*Exercise directions:*
Take the whole listing and reproduce it exactly, pictures excepted.

*Material provided:*
═══

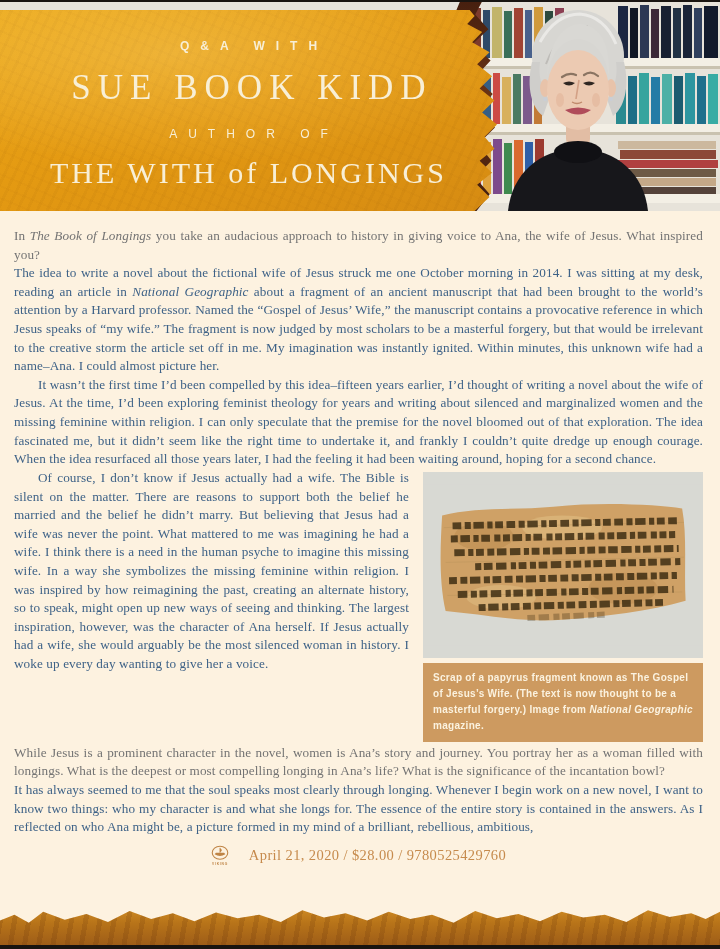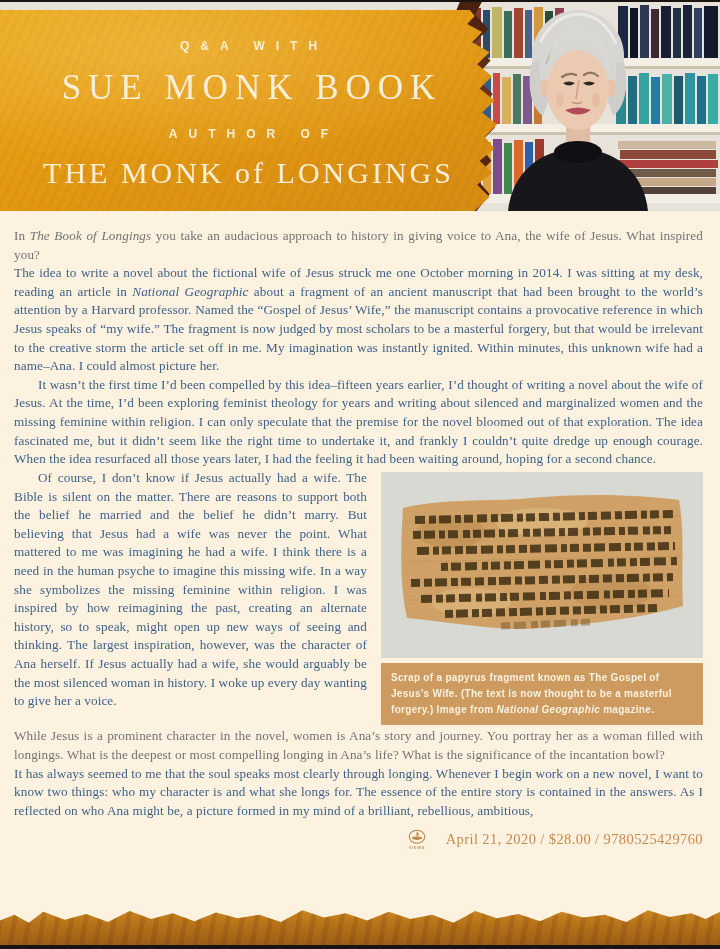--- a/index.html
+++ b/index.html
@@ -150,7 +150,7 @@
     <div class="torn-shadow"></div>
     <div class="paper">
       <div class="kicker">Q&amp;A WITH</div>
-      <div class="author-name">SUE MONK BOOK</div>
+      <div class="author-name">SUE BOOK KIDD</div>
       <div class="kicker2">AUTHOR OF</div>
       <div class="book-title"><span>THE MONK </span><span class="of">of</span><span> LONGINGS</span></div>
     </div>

═══

*Solution:*
--- a/index.html
+++ b/index.html
@@ -150,7 +150,7 @@
     <div class="torn-shadow"></div>
     <div class="paper">
       <div class="kicker">Q&amp;A WITH</div>
-      <div class="author-name">SUE MONK BOOK</div>
+      <div class="author-name">SUE BOOK KIDD</div>
       <div class="kicker2">AUTHOR OF</div>
       <div class="book-title"><span>THE MONK </span><span class="of">of</span><span> LONGINGS</span></div>
     </div>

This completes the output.